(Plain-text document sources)
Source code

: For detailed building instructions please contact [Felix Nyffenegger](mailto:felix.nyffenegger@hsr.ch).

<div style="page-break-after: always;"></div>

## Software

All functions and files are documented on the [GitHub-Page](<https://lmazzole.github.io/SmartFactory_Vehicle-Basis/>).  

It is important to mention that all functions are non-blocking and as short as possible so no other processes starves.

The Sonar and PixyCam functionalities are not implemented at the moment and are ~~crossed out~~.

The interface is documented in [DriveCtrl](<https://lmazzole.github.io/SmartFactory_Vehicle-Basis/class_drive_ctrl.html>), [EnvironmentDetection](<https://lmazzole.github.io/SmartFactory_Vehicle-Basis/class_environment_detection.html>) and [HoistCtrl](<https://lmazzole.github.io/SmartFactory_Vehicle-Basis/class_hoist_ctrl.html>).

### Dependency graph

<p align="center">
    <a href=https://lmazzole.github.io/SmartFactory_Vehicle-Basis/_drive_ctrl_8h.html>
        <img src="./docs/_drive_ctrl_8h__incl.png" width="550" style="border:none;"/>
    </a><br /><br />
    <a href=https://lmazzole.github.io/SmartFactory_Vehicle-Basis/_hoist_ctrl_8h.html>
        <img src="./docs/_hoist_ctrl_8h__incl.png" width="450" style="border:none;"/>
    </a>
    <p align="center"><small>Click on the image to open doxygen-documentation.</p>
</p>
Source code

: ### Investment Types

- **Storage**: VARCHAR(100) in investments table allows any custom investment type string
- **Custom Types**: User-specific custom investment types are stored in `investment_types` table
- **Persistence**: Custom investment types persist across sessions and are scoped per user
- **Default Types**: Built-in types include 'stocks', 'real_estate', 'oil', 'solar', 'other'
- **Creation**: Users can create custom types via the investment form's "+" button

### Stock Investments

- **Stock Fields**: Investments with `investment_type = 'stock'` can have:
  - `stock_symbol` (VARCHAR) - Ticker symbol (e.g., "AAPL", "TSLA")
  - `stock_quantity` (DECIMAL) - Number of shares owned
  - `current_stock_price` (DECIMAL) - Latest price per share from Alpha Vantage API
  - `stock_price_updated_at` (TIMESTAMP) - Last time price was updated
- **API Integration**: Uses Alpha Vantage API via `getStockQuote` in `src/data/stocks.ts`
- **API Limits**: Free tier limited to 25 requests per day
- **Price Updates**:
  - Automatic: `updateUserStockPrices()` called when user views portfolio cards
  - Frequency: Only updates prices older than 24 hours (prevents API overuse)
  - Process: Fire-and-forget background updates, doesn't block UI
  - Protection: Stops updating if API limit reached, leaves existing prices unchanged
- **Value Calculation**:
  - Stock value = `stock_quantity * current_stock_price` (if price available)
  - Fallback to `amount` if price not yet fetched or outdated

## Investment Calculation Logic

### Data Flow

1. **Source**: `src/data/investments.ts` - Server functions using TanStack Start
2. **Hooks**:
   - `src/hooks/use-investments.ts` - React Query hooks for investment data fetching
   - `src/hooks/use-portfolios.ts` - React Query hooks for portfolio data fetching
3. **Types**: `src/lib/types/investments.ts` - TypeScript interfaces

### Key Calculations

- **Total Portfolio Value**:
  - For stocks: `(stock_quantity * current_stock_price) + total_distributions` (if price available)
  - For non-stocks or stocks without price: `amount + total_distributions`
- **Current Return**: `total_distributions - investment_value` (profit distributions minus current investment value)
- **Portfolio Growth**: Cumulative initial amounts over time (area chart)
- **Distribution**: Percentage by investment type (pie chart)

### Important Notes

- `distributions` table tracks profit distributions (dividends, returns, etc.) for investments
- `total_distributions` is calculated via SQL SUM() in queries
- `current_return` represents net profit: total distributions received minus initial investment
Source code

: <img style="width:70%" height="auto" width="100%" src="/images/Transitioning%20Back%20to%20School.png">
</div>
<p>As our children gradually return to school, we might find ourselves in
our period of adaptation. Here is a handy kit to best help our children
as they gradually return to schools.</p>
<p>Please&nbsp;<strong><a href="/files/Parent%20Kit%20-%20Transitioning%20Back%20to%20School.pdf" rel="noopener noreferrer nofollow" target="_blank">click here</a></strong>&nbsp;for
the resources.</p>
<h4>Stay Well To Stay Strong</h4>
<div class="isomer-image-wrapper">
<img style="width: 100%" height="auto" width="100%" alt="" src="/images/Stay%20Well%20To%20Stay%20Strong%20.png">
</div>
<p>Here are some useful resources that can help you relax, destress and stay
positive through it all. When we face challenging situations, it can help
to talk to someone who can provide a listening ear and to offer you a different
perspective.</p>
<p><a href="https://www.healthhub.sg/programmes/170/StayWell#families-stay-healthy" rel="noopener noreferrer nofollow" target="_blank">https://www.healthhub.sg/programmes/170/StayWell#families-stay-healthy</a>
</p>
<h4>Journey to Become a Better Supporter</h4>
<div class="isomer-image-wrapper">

*What you need to do:*
Reproduce the lines above, beginning at the line with "- **Stock Fields**: Investments" and stopping after the line with "- **API Integration**: Uses", exactly as they are.

*Answer space:*
- **Stock Fields**: Investments with `investment_type = 'stock'` can have:
  - `stock_symbol` (VARCHAR) - Ticker symbol (e.g., "AAPL", "TSLA")
  - `stock_quantity` (DECIMAL) - Number of shares owned
  - `current_stock_price` (DECIMAL) - Latest price per share from Alpha Vantage API
  - `stock_price_updated_at` (TIMESTAMP) - Last time price was updated
- **API Integration**: Uses Alpha Vantage API via `getStockQuote` in `src/data/stocks.ts`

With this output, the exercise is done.